The king, hearing the hiss of the serpents, scrambled as fast as he could to the window, and bawled out to the abominable enchantress never to come back. The whole people of Athens, too, who had run out of doors to see this wonderful spectacle, set up a shout of joy at the prospect of getting rid of her. Medea, almost bursting with rage, uttered precisely such a hiss as one of her own snakes, only ten times more venomous and spiteful; and glaring fiercely out of the blaze of the chariot, she shook her hands over the multitude below, as if she were scattering a million curses among them. In so doing, however, she unintentionally let fall about five hundred diamonds of the first water, together with a thousand great pearls, and two thousand emeralds, rubies, sapphires, opals, and topazes, to which she had helped herself out of the king's strong box. All these came pelting down, like a shower of many-colored hailstones, upon the heads of grown people and children, who forthwith gathered them up, and carried them back to the palace. But King Ægeus told them that they were welcome to the whole, and to twice as many more, if he had them, for the sake of his delight at finding his son, and losing the wicked Medea. And, indeed, if you had seen how hateful was her last look, as the flaming chariot flew upward, you would not have wondered that both king and people should think her departure a good riddance.

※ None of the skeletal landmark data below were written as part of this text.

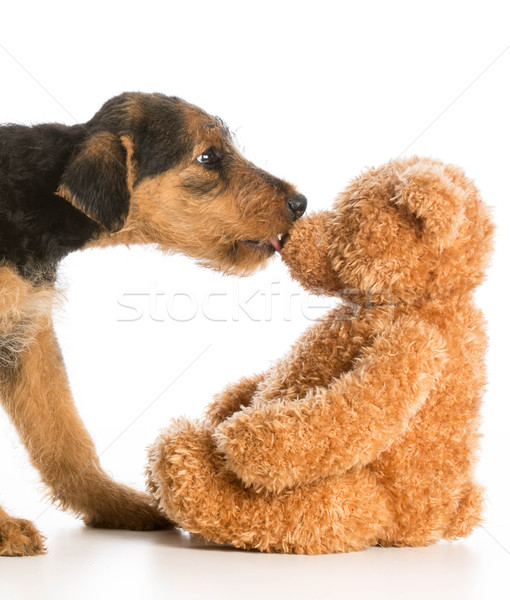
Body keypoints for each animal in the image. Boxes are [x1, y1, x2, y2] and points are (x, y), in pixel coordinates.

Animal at [0, 91, 306, 556]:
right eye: (208, 156)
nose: (300, 203)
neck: (38, 197)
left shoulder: (29, 334)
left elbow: (64, 433)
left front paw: (114, 503)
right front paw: (4, 530)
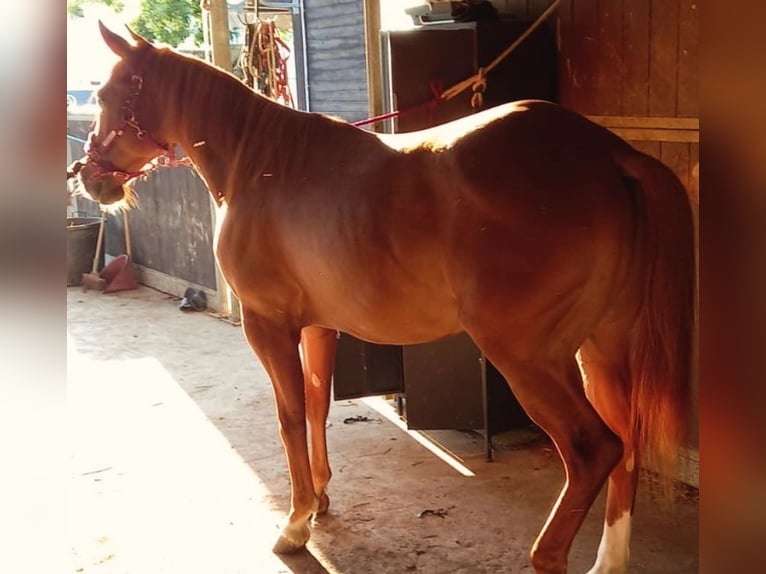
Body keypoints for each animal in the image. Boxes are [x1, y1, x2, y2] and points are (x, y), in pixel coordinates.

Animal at [68, 23, 695, 574]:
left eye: (106, 94)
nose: (87, 176)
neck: (261, 163)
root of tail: (607, 155)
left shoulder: (268, 326)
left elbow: (290, 417)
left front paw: (294, 525)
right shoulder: (317, 327)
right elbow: (316, 407)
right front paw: (318, 502)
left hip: (530, 358)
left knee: (595, 449)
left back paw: (546, 554)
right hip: (602, 351)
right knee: (627, 446)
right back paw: (607, 561)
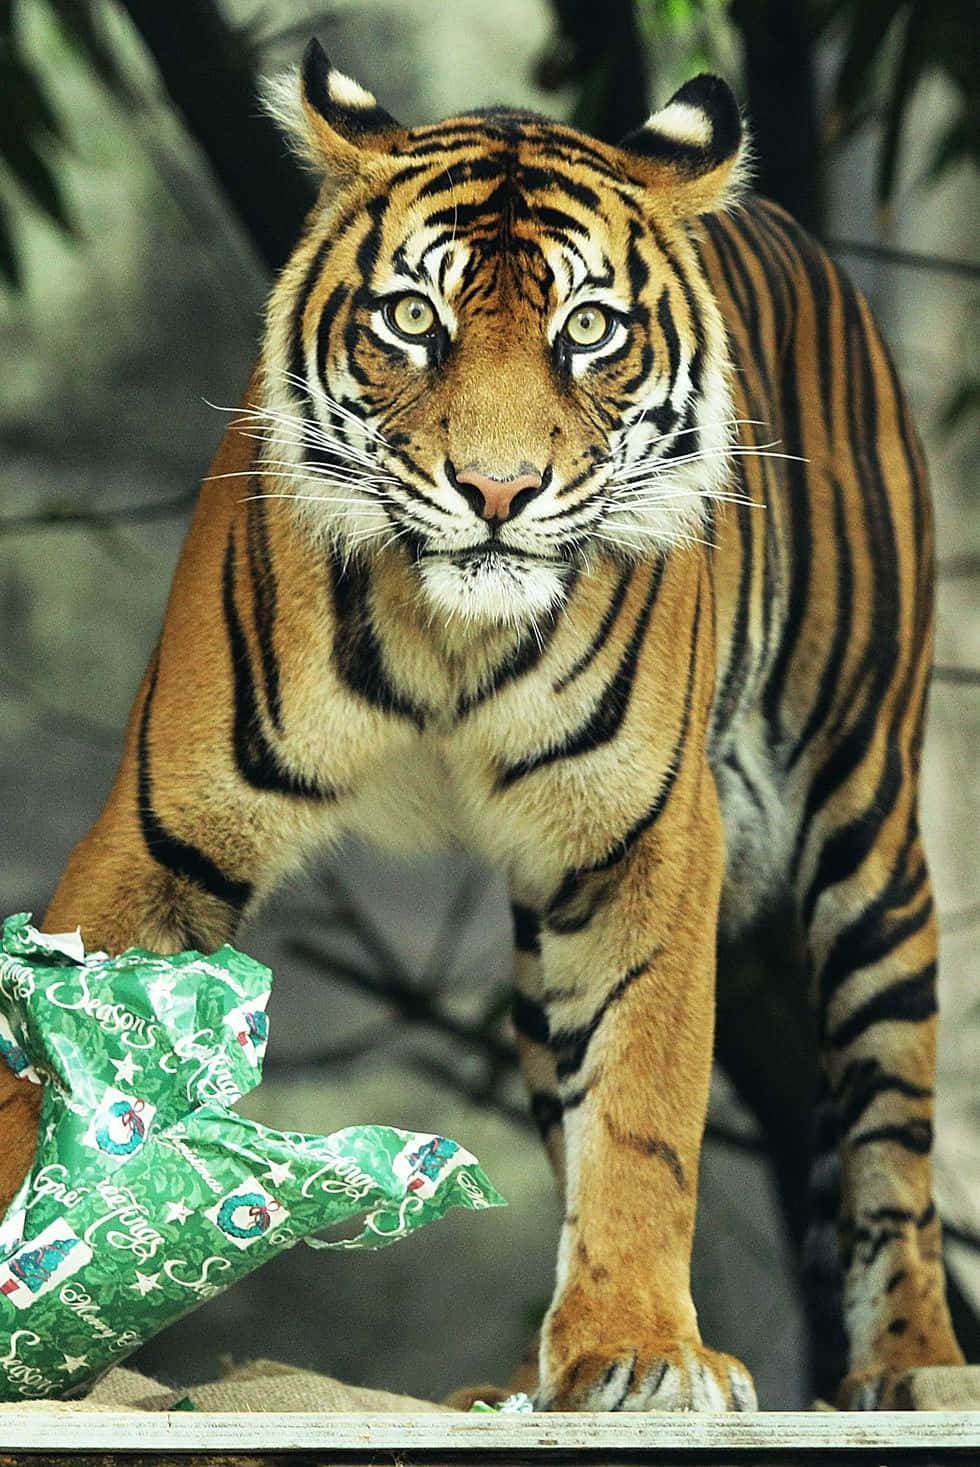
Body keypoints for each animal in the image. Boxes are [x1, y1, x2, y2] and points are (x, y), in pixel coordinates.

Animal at [0, 39, 965, 1411]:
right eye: (414, 319)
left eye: (587, 330)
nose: (497, 492)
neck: (446, 639)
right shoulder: (163, 827)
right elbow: (33, 1061)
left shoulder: (649, 839)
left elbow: (644, 1113)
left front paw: (641, 1347)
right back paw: (520, 1378)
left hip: (865, 833)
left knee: (891, 1134)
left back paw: (914, 1368)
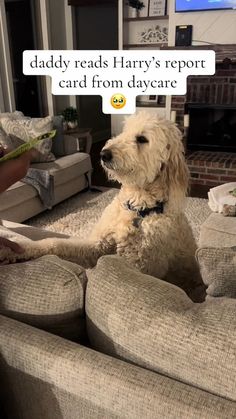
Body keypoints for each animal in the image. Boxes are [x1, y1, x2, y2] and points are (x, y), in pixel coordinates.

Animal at [0, 111, 205, 302]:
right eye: (124, 131)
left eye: (142, 139)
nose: (103, 154)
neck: (136, 209)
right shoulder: (97, 246)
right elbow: (54, 243)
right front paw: (12, 249)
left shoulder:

And now Prince Theseus was taken into great favor by his royal father. The old king was never weary of having him sit beside him on his throne, (which was quite wide enough for two,) and of hearing him tell about his dear mother, and his childhood, and his many boyish efforts to lift the ponderous stone. Theseus, however, was much too brave and active a young man to be willing to spend all his time in relating things which had already happened. His ambition was to perform other and more heroic deeds, which should be better worth telling in prose and verse. Nor had he been long in Athens before he caught and chained a terrible mad bull, and made a public show of him, greatly to the wonder and admiration of good King Ægeus and his subjects. But pretty soon, he undertook an affair that made all his foregone adventures seem like mere boy's play. The occasion of it was as follows: —

One morning, when Prince Theseus awoke, he fancied that he must have had a very sorrowful dream, and that it was still running in his mind, even now that his eyes were open. For it appeared as if the air was full of a melancholy wail; and when he listened more attentively, he could hear sobs, and groans, and screams of woe, mingled with deep, quiet sighs, which came from the king's palace, and from the streets, and from the temples, and from every habitation in the city. And all these mournful noises, issuing out of thousands of separate hearts, united themselves into one great sound of affliction, which had startled Theseus from slumber. He put on his clothes as quickly as he could, (not forgetting his sandals and gold-hilted sword,) and hastening to the king, inquired what it all meant.